El pretendido ahorro de tiempo para el consumidor del pescado en lineal traerá grandes beneficios para la gran cadena distribuidora que se ahorrará, no solo tener en plantilla a los especialistas de las pescaderías que trocean, limpian y dan consejos a los clientes, sino que, de paso que compras la rodaja de salmón, te llevarás galletas, lasaña congelada y dos paquetes de Matutano que no te hacían falta.
Sin ese “molesto” espacio físico para la pescadería se pueden instalar nuevas zonas para el consumo y la degustación in situ o más tiendas de sushi para llevar que, al fin y al cabo, también es pescado, pero más “moderno” y cosmopolita, una tarea de ensamblaje culinaria que se elabora sin ningún tipo de formación previa y con ingredientes de ínfima calidad.

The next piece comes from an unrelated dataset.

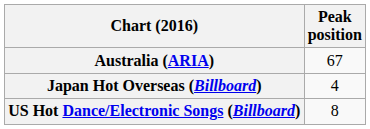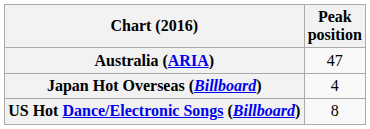Australia (ARIA) | Peak position: 67 -> 47
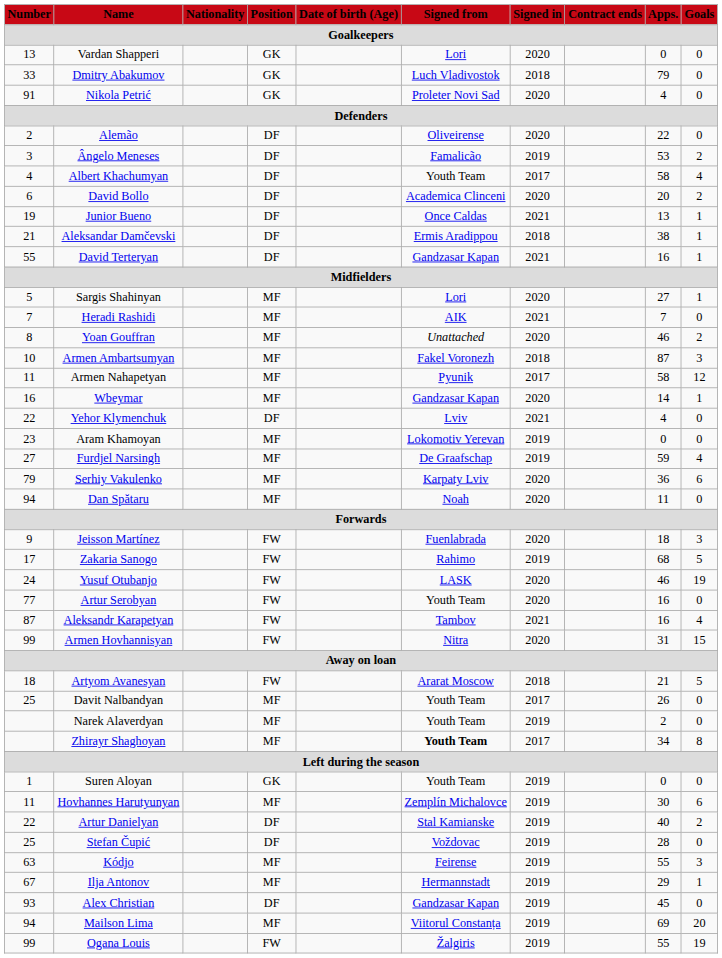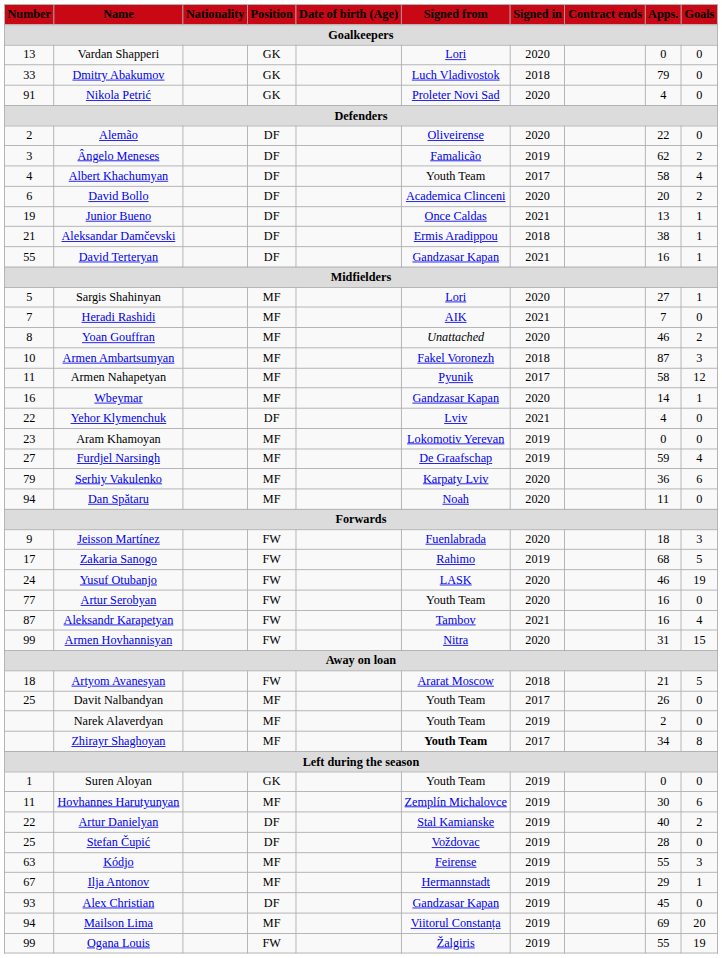Ângelo Meneses | Apps.: 53 -> 62
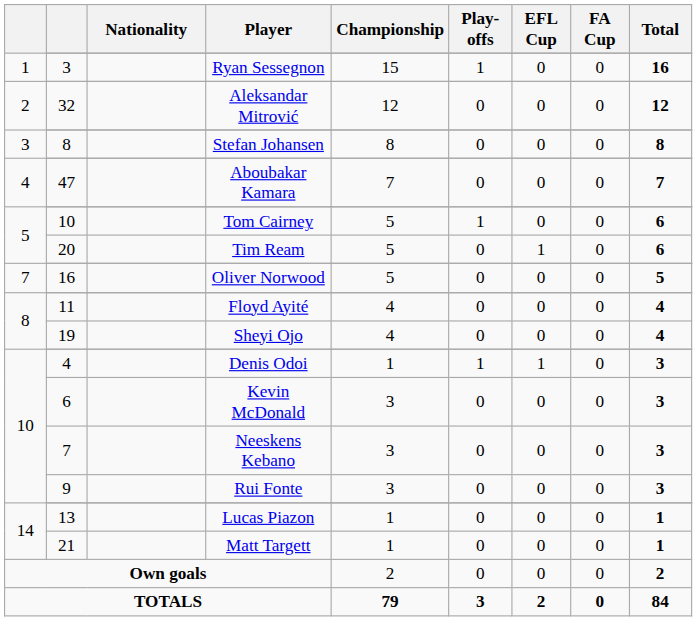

Y finalmente, ¿quién dice que el pescado ya embalado evita el desperdicio alimentario? Usar un producto tan solo para aprovechar sus lomos, filetes o las partes más limpias de espinas es, no solo un desconocimiento culinario, sino un despilfarro de primera. A no ser que sean el punto de partida para otras formas de comida aún más “repugnantes” como reutilizar todas esas sobras, como pienso para nuestro próximo filete de pescado enjaulado y la substancia para los caldos industriales, la panacea de cualquier industria alimentaria. Más por menos.
La muerte de las pescaderías es, como tantos otros aspectos de este nuevo orden alimentario en el que vivimos, una consecuencia más de un esquema de valores que un día u otro habrá que replantearse, sobre todo cuando en nuestros preciosos puertos pesqueros no quede ni el Tato.